- [Vorliegender Text]:
◇ ◇ ◇ ◇

Migrationspakt: Die Kritik am UN-Migrationspakt und dabei insbesondere die Argumente des emeritierten Strafrechtlers und Rechtsphilosophen Reinhard Merkel widerlegen auf verfassungsblog.de die Doktorandin Sinthiou Buszewski und die wissenschaftliche Mitarbeiterin Hannah Birkenkötter. Die Autorinnen fordern aber eine stärkere parlamentarische und öffentliche Debatte über multilaterale Verhandlungsprozesse.

Justiz

BGH zu Terror in Ruanda: Der Bundesgerichtshof hat die Verurteilung des in Deutschland lebenden Präsidenten der ruandischen Terrortruppe FDLR teilweise aufgehoben, berichtet jetzt auch die FR (Ursula Knapp). Ignace Murwanashyaka, war nach einem Mammut-Prozess vom Oberlandesgericht Stuttgart zu dreizehn Jahren Haft verurteilt worden. Er soll nicht nur Rädelsführer der Gruppierung FDLR ("Demokratische Kräfte zur Befreiung Ruandas") gewesen sein, sondern auch von Mannheim aus Beihilfe zu grausamen Kriegsverbrechen an der Bevölkerung im Ostkongo geleistet haben. Der BGH hatte "durchgreifende rechtliche Bedenken" gegen die Verurteilung wegen Beihilfe zu Kriegsverbrechen. Murwanashyaka habe teilweise erst im Nachhinein von den Racheaktionen erfahren und habe auch keinen nachweisbaren Einfluss auf die Milizen der FDLR gehabt, so das Gericht.

BGH zum Urheberrechtsschutz in Museen: Im Medienteil der Sa-FAZ wird jetzt auch auf eine Entscheidung des Bundesgerichtshofes hingewiesen, nach der im kostenfreien Online-Lexikon Wikipedia eingescannte Fotos von Kunstwerken auch mit abgelaufenem Urheberrechtsschutz nicht veröffentlicht werden dürfen. Geklagt hatte der Träger eines kommunalen Kunstmuseums. Fotografien von den in der Sammlung enthaltenen Kunstwerken waren in die Mediendatenbank Wikimedia Commons hochgeladen und zum öffentlichen Abruf bereitgestellt worden. Bei den Fotografien handelte es sich teilweise um Aufnahmen aus der Publikation der Klägerin, die der Beklagte zuvor eingescannt hatte. Die übrigen Fotos hatte der Beklagte bei einem Museumsbesuch im Jahr 2007 selbst angefertigt und Wikimedia Commons unter Verzicht auf sein Urheberrecht zur Verfügung gestellt. In Bezug auf die eingescannten Fotografien seien die Urheberrechte des Fotografen verletzt worden, hinsichtlich der selbst angefertigten Aufnahmen liege eine Verletzung der Benutzungsordnung des Museums vor, die das Fotografieren verboten hatte, so die Karlsruher Richter. Jost Müller-Neuhof (tsp) meint, dass Fotoverbote bei gemeinfreien Werken – insbesondere, wenn es sich nicht um private Museen mit privaten Sammlungen handele, sondern um staatliche oder staatlich finanzierte Einrichtungen – nicht gerechtfertigt seien. Das museale Hausrecht werde mit der BGH-Methode zu einer de-facto-Verlängerung des Urheberschutzes und übertrage es auf die Aussteller, die dann nach eigenem Gusto bestimmen könnten, ob und wann jemand fotografieren darf und was er dafür zahlen muss.

◇ ◇ ◇ ◇

- [Aufgeführte Einträge]:
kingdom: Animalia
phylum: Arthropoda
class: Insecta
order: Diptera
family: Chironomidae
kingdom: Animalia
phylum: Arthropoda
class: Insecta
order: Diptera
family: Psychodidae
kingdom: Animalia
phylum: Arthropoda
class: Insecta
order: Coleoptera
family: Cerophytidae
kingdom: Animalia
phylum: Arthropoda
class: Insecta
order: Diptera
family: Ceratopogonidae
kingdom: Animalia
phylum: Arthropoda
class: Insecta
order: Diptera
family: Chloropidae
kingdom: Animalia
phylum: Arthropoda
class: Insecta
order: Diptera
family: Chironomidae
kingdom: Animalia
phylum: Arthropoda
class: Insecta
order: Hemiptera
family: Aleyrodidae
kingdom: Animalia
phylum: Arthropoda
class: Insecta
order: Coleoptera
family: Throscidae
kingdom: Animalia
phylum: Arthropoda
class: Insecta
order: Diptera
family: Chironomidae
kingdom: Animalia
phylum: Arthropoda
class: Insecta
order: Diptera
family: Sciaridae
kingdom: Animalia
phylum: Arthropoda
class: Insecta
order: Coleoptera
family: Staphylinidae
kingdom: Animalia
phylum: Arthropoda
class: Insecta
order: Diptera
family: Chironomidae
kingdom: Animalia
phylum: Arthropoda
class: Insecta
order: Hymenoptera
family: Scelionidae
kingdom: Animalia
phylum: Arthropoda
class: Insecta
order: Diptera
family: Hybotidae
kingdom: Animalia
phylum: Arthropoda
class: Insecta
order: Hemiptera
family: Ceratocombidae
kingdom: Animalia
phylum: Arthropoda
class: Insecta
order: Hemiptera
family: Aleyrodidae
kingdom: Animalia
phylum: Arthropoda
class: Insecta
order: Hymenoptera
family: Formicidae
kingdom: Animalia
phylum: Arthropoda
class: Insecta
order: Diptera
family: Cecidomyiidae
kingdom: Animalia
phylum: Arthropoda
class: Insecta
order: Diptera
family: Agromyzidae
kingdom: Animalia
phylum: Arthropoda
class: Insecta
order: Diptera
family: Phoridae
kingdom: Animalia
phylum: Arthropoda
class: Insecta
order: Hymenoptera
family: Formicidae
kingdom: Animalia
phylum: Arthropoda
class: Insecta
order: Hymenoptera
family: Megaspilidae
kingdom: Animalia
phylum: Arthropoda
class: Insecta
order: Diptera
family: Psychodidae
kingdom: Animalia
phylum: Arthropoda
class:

◇ ◇ ◇ ◇

- [Aufgabenblock]:
(1) Zu wie vielen Jahren Haft hatte das Oberlandesgericht Stuttgart Ignace Murwanashyaka laut der Presseschau zu Recht und Justiz verurteilt?
(2) Nimm die Presseschau zu Recht und Justiz nach ihrem letzten Satz wieder auf und führe sie weiter.
Die Zeilen sind eigenständiges Material und gehören nicht zur Presseschau.

- [Antworten im Einzelnen]:
(1) Zu dreizehn Jahren Haft.

(2)
BVerfG zur Privilegierung von Gewerkschaftsmitgliedern: Das Bundesverfassungsgericht hat festgestellt, dass es keinen Verstoß gegen die negative Koalitionsfreiheit darstelle, wenn bestimmte Vorteile nur Gewerkschaftsmitgliedern zugutekommen. Der "faktische Anreiz" zur Gewerkschaftsmitgliedschaft sei kein unzulässiger Druck auf Nichtmitglieder, meinten die Karlsruher Richter laut Meldungen von lto.de und BadZ (Christian Rath). Die Richter verwiesen darauf, dass Gewerkschaften nur mit Wirkung für ihre Mitglieder Tarifverträge abschließen können. Deshalb bestehe aus Sicht der Nicht-Mitglieder immer die Gefahr, dass ihr Individualvertrag hinter dem kollektiven Tarifvertrag zurückbleibe.

BVerwG – die wichtigsten Entscheidungen: lto.de (Hasso Suliak) stellt die wichtigsten Urteile des Bundesverwaltungsgerichtes aus 2018 vor, darunter das Diesel-Urteil, Entscheidungen zur Wissenschaftsfreiheit, zum Wahlrecht von Minderjährigen oder zum Umgang mit Parteien wie der NPD.

BGH zu Kinderehen: Die wissenschaftliche Mitarbeiterin Jennifer Antomo befasst sich auf lto.de mit der Vorlage des Bundesgerichtshofes an das Bundesverfassungsgericht in Sachen Kinderehengesetz. Die Autorin meint, dass das 2017 in Kraft getretene Gesetz mit seiner dort geregelten Ipso-iure-Nichtigkeit von mit Minderjährigen geschlossenen Ehen gegen Art. 6 GG verstoße, der auch lediglich nach fremdem Recht wirksam geschlossene Ehen schütze. Außerdem widerspräche die Regelung internationalem und auch EU-Recht. Sie erläutert auch die Frage, in welcher Besetzung das Bundesverfassungsgericht wohl entscheiden werde. Beim neuen Verfassungsrichter Stephan Harbarth könnten Bedenken wegen einer möglichen Befangenheit bestehen, war er doch einer der Initiatoren des Gesetzes und Wortführer der politischen Debatte.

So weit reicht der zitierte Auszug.